En si peu de temps, le bilan d’Anak est on ne peut plus positif. Son initiatrice réfléchit déjà aux évolutions possibles de l’association. Peut-être par le biais « de l’aide au développement », affirme celle qui s’empresse cependant d’ajouter qu’il est « trop tôt pour en parler ». Puis Christine Grosso se reprend et lâche l’idée : apprendre aux familles de cette région « à fabriquer des perles en terre ». Cette Lyonnaise d’origine, mère d’un enfant unique, « idéaliste et très anarchiste » pendant l’adolescence a vécu à fond les années hippies. La route, la vie en communauté, et… les ateliers de céramique et d’émaillage n’ont aucun secret pour elle.

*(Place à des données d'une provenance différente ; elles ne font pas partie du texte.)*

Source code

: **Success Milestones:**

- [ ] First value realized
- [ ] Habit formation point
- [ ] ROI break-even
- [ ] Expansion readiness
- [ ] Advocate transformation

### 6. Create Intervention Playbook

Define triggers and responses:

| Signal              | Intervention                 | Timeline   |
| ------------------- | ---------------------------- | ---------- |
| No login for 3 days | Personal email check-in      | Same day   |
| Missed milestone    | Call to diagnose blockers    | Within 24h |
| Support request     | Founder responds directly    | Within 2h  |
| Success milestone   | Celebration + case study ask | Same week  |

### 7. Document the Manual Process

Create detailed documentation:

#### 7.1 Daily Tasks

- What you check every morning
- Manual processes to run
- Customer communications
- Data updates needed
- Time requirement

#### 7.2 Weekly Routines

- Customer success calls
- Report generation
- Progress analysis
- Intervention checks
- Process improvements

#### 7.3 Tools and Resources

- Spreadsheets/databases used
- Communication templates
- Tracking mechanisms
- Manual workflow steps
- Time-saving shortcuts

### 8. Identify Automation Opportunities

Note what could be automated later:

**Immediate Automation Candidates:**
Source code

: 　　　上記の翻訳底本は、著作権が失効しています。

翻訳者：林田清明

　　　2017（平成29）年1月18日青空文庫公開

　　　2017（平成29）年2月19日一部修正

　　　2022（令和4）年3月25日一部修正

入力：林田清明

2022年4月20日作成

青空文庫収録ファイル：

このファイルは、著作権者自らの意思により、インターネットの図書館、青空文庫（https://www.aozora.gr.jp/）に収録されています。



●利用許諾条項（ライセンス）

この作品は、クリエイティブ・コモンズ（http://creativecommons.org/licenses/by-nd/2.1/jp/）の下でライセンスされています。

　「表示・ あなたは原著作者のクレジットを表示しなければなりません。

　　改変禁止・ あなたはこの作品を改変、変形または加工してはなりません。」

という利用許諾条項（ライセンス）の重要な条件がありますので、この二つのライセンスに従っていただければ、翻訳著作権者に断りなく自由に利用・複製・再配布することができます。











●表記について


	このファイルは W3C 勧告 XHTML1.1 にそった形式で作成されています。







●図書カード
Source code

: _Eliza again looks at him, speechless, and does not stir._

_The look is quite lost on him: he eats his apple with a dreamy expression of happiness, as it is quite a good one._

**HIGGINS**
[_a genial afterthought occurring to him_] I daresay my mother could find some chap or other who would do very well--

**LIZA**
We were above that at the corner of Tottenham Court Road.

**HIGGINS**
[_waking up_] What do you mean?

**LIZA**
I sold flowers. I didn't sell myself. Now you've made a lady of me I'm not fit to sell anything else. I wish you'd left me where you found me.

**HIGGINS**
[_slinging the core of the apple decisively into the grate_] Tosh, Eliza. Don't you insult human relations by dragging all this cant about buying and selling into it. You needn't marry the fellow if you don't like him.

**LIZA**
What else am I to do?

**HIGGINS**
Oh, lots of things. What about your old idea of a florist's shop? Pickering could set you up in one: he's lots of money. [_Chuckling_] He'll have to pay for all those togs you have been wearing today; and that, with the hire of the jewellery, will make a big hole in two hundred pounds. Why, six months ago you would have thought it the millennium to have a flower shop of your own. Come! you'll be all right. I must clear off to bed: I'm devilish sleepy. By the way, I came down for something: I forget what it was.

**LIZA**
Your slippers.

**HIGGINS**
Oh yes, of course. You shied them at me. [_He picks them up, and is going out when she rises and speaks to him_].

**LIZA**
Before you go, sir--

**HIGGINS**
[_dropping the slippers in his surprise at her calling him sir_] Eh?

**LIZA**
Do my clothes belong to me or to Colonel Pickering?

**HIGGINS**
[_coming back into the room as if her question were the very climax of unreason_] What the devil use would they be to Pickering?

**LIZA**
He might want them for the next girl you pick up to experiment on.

C’est même dans l’artisanat que Christine et son compagnon ont bâti leur fortune. Elle en commerciale et lui en gestionnaire, ils ont eu jusqu’à dix magasins et employé près de cinquante personnes en Savoie et Haute-Savoie. Au début des années 90, le couple a commence à développer « une conscience humanitaire » en donnant à Greenpeace, Médecins sans Frontières et Amnesty International et en parrainant une petite Tibétaine. La rencontre du petit Nyoman sur la plage d’Amed a fait le reste et Christine Grosso résume aujourd’hui cette décision qui a changé sa vie d’une façon simple : « On a tout simplement voulu changer de trip ! ».